Assignment. Go through the lines below and repeat each one exactly, skipping pictures.

Given material.

_ _ _

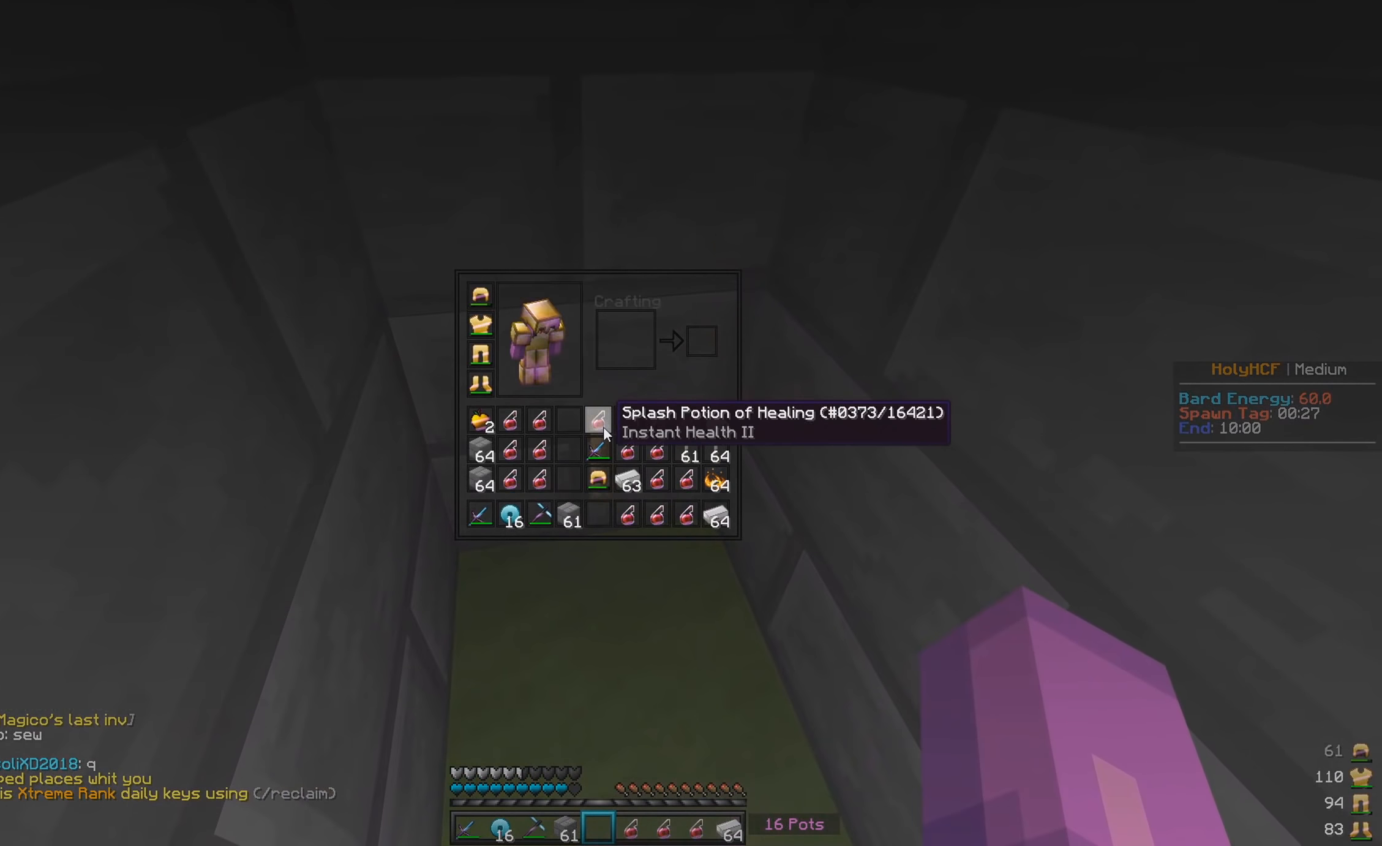
{"keys": [], "mouse": []}
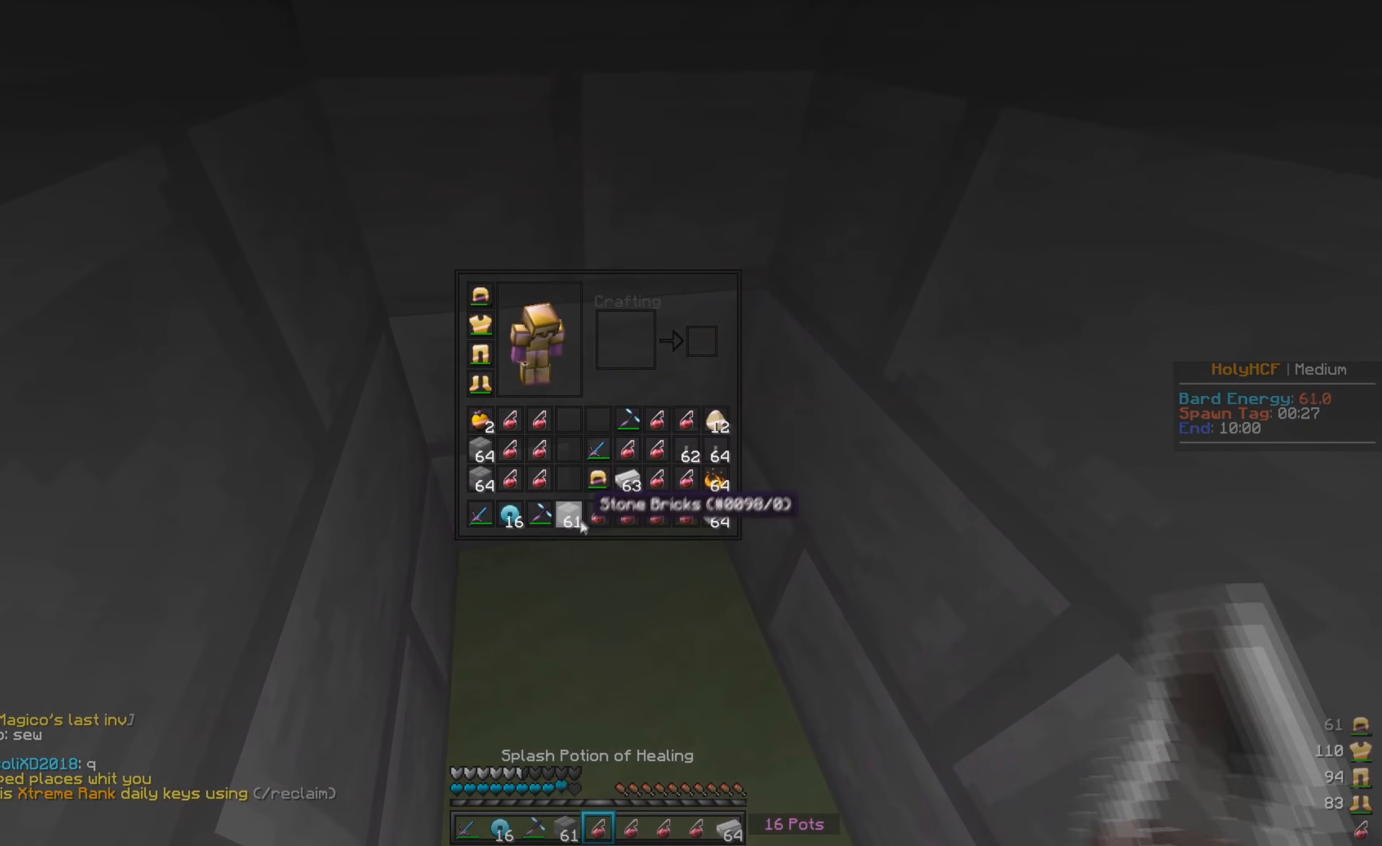
{"keys": [], "mouse": []}
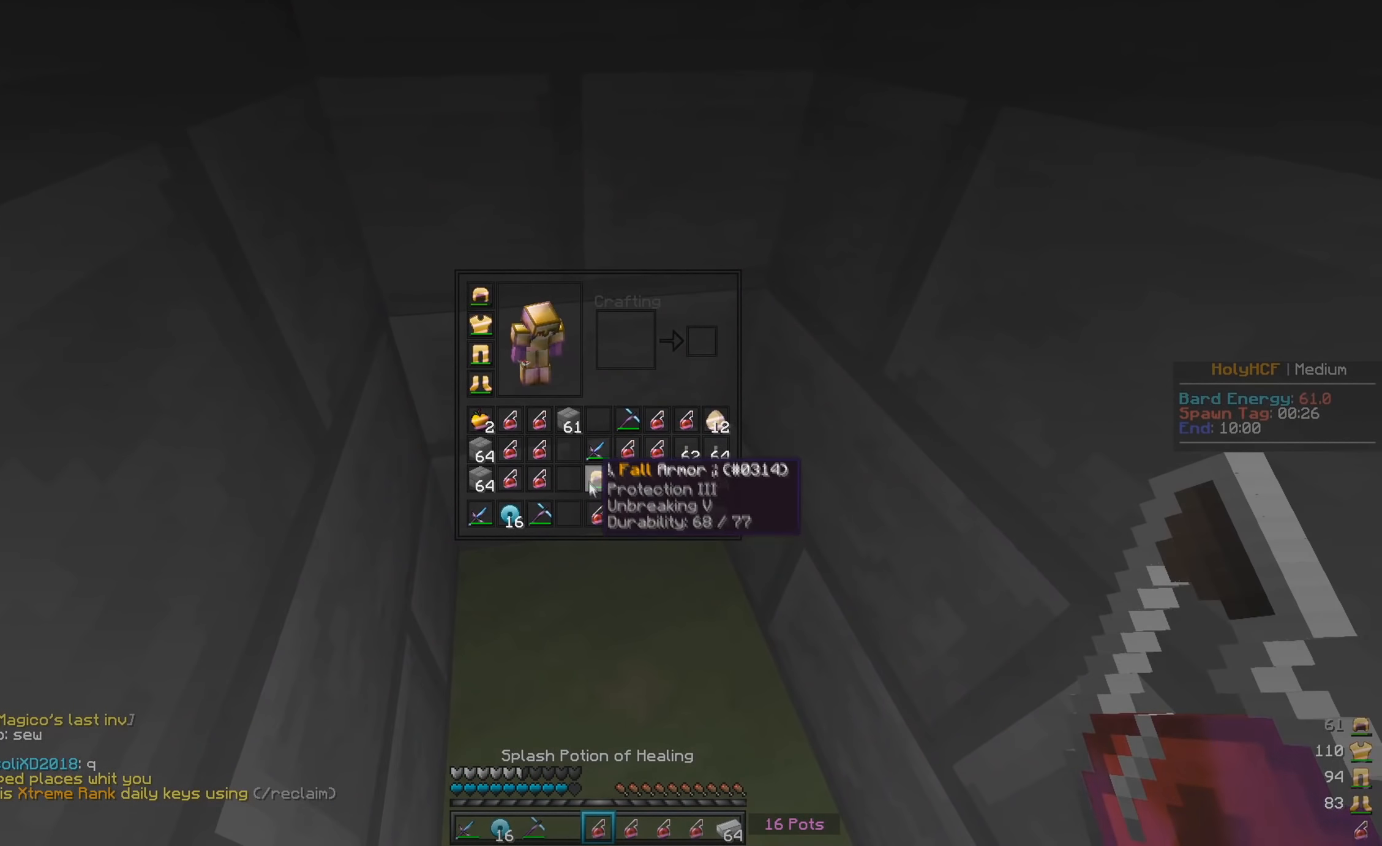
{"keys": [], "mouse": []}
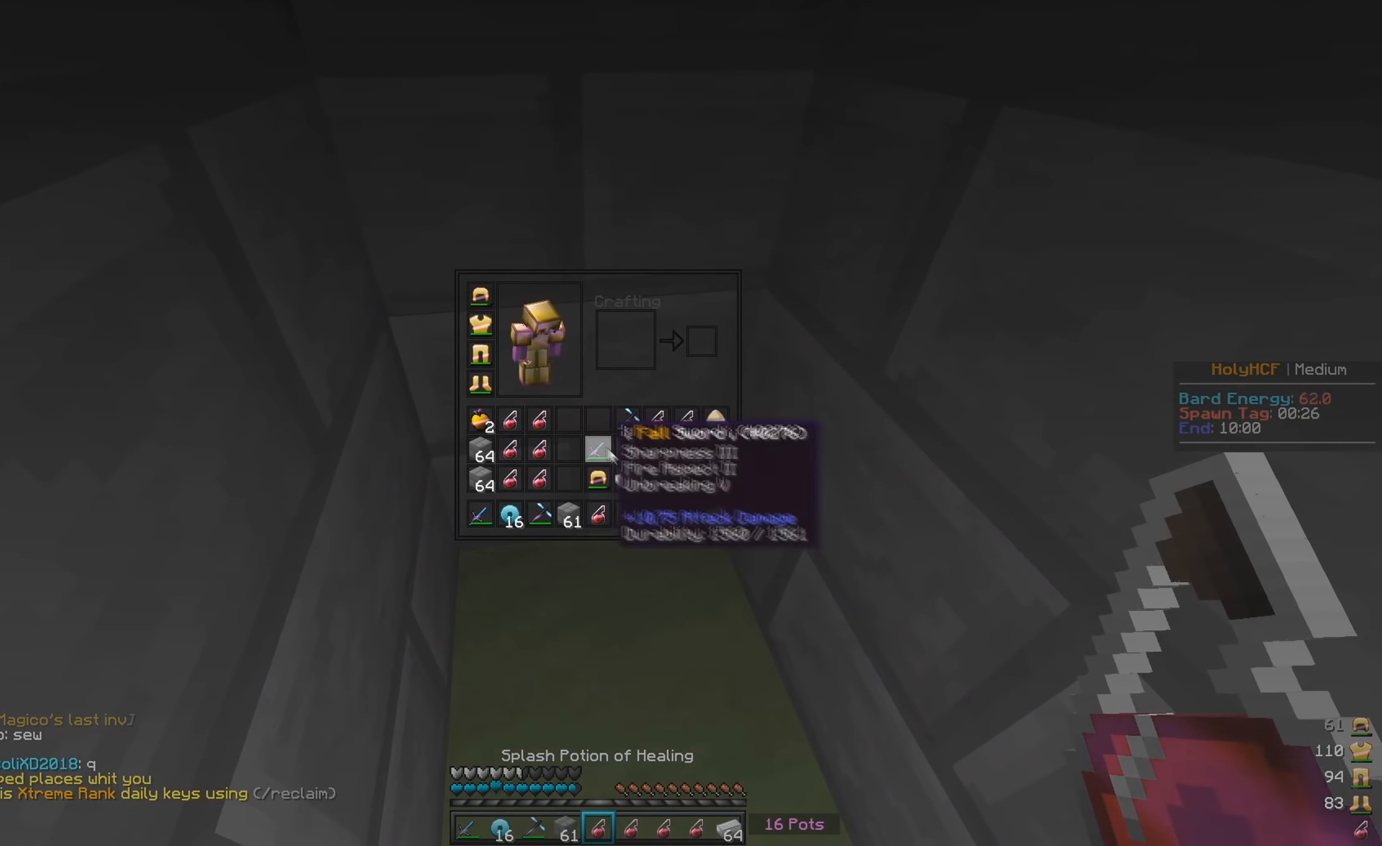
{"keys": [], "mouse": [], "events": []}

_ _ _

Response.
{"keys": [], "mouse": []}
{"keys": [], "mouse": []}
{"keys": [], "mouse": []}
{"keys": [], "mouse": [], "events": []}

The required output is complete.